Desmonte do estado

Manobra de Alckmin libera tramitação de PL que autoriza venda de fazendas experimentais

Desembargador, que voltou atrás de decisão anterior, passou a entender que audiências públicas podem ser feitas após – e não antes – de o projeto ser apreciado e votado pelos parlamentares

Divulgação/Secretaria da Agricultura SP

Alckmin, em evento agropecuário, recebe balanço social de agência estadual do setor, que deve ficar sem laboratórios de pesquisa

São Paulo – O desembargador Carlos Bueno, do Órgão Especial do Tribunal de Justiça de São Paulo (TJ-SP), acatou recurso do governo paulista, e liberou a tramitação do Projeto de Lei 328/2016, que autoriza a venda de 79 imóveis do estado. São, em grande parte, fazendas vinculadas à Secretaria da Agricultura espalhadas pelo estado, onde funcionam laboratórios de pesquisa de tecnologia agropecuária destinada à agricultura familiar e pequenos produtores rurais, com foco na produção orgânica.

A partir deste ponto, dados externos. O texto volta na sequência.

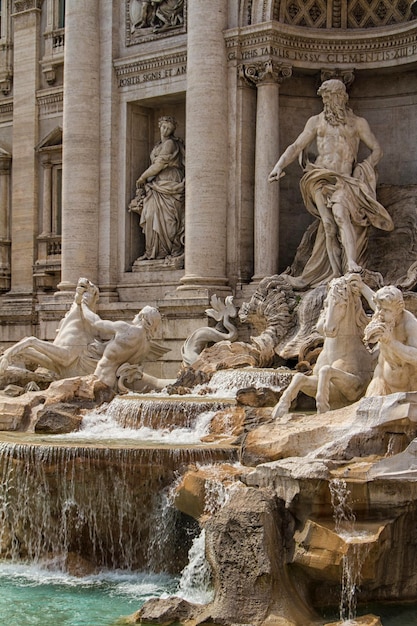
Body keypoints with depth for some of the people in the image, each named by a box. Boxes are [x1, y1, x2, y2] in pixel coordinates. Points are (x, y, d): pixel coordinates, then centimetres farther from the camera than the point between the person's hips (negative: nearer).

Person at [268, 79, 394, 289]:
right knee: (329, 223, -18)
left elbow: (376, 150, 16)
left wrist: (364, 168, -2)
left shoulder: (358, 123, 16)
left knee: (340, 212, -27)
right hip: (321, 177, 1)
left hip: (345, 179, 0)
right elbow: (296, 147, 15)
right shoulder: (316, 121, 19)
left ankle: (351, 264, -30)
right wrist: (279, 165, -1)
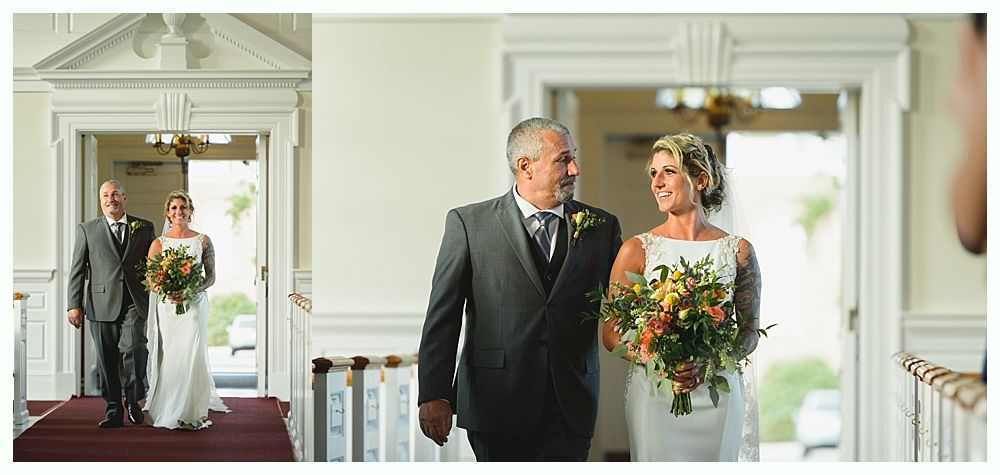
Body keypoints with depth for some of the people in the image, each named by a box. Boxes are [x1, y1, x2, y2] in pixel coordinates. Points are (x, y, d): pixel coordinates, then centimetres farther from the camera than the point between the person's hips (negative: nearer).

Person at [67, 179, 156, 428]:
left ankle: (133, 399, 0)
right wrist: (74, 305, -1)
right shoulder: (86, 230, 9)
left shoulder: (145, 228, 10)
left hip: (135, 303, -1)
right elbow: (77, 270, 6)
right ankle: (114, 411, 14)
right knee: (107, 360, 4)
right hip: (102, 304, 1)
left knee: (134, 347, -19)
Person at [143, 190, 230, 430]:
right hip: (166, 307, 1)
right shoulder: (159, 243, 8)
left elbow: (211, 276, 4)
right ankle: (169, 412, 7)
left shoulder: (203, 241, 5)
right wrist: (168, 291, -16)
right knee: (168, 356, -2)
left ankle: (194, 412, -7)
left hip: (194, 304, -1)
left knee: (192, 354, -11)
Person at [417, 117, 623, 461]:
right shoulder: (468, 223, 1)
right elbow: (443, 316, -2)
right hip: (499, 407, -2)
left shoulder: (602, 226, 9)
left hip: (572, 407, 2)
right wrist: (434, 395, -9)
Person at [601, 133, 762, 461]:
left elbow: (750, 333, 5)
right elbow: (612, 334, 0)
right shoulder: (637, 250, 0)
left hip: (718, 394, 1)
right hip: (653, 394, -1)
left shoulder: (738, 251, 2)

De autoria do governador Geraldo Alckmin (PSDB), o projeto tramita em regime de urgência, sem que tenha de ser apreciado pelas comissões. Até agora, não foi convocada nenhuma audiência pública para discutir com pesquisadores, trabalhadores, sindicatos e movimentos ligados à pequena produção agropecuária.

A justificativa do governador com o PL é enfrentar a crise financeira e fazer caixa para o orçamento do estado. O governo espera arrecadar R$ 1,4 bilhão – enquanto perdoa dívida de R$ 116 milhões da Alstom no contrato para instalação de sistema de controle de trens. O acordo deverá ser investigado pelo Ministério Público Estadual paulista. A Alstom é uma das empresas do cartel do metrô.

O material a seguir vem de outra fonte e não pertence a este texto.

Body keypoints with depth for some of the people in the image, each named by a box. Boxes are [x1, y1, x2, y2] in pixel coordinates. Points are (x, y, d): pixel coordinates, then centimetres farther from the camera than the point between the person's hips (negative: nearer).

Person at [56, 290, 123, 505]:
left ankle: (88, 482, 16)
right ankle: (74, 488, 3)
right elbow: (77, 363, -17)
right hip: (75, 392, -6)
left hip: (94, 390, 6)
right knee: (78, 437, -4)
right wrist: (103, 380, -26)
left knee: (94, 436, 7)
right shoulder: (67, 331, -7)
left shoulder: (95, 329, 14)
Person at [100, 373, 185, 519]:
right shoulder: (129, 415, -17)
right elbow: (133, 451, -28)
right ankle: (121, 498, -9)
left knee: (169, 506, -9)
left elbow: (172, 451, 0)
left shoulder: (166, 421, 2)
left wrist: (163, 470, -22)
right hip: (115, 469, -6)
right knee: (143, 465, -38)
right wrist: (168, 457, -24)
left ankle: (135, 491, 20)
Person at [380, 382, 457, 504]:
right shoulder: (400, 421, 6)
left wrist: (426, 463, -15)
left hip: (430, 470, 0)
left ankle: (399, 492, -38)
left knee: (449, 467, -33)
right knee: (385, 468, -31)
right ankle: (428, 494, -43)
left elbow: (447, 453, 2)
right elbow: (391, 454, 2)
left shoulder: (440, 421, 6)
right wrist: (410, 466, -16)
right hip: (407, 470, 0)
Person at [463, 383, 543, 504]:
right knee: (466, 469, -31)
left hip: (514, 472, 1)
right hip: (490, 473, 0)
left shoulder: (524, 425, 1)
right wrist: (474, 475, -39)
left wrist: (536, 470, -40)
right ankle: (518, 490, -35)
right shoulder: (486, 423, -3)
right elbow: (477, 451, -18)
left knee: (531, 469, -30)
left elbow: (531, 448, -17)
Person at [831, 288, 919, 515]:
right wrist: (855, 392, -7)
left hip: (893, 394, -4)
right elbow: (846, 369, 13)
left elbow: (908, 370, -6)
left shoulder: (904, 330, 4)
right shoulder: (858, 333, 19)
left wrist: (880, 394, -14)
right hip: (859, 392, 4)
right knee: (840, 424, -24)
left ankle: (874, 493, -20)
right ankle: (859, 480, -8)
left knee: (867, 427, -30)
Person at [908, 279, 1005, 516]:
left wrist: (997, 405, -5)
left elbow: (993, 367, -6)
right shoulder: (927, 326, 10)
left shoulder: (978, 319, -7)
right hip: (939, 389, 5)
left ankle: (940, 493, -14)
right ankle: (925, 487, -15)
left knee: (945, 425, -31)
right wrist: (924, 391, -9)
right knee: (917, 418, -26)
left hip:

Cedendo a pressões do Executivo e da presidência da Assembleia Legislativa, o magistrado voltou atrás de sua própria determinação, de junho passado, quando sustou, de maneira liminar, o andamento do PL em atendimento ao mandado impetrado pelo deputado Carlos Neder (PT).

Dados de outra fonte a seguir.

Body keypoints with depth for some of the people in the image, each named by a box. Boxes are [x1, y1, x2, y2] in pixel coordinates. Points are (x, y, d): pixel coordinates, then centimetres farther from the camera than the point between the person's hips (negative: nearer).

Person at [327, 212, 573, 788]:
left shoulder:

O parlamentar, que coordena a Frente Parlamentar em Defesa dos Institutos de Pesquisa e Fundações ligados ao Estado de São Paulo – entre os quais estão essas fazendas experimentais –, argumenta que a inclusão do projeto na ordem do dia, sem realização de audiência pública com a comunidade científica, fere os requisitos previstos no artigo 272 da Constituição Estadual de 1989.

A legislação determina queo patrimônio físico, cultural e científico dos museus, institutos e centros de pesquisa da administração direta, indireta e fundacional são inalienáveis e intransferíveis sem audiência da comunidade científica e aprovação prévia do Poder Legislativo.

Porém, o desembargador passou a entender que a Constituição do Estado “exige audiência pública com a comunidade científica para que se possa efetivar a alienação de institutos e centro de pesquisas”.  No entanto, segundo ele, “o momento em que se deve realizar a audiência não integra o andamento do projeto de lei que veicula autorização para a alienação. A atividade legislativa não estaria condicionada à realização da audiência, por ausência de previsão expressa no Capítulo II da CE/89, que trata do Poder Legislativo”.

A Associação dos Pesquisadores Científicos do Estado de São Paulo (APqC), que conta com apoio da Frente Parlamentar, universidades e de sindicatos e associações de pequenos agricultores de diversas regiões, vai intensificar a mobilização e as pressões sobre os parlamentares. O PL está na ordem do dia e pode ser votado a qualquer momento.

“Diversos parceiros já se manifestaram contra o projeto e em defesa da manutenção das fazendas experimentais. A resistência é forte em vários municípios, como Ribeirão Preto e Itapeva, porque os produtores rurais se beneficiam diretamente da tecnologia que produzimos”, afirma o presidente da APqC, Joaquim Adelino de Azevedo Filho.

O setor jurídico da entidade está estudando medidas possíveis no âmbito da Justiça para obtenção de mais tempo para conscientizar a sociedade para os riscos do projeto, e suas consequências.

No próximo dia 16, às 11h, a APqC e a Frente Parlamentar em Defesa dos Institutos de Pesquisa e Fundações farão ato pela preservação do patrimônio público na Assembleia Legislativa.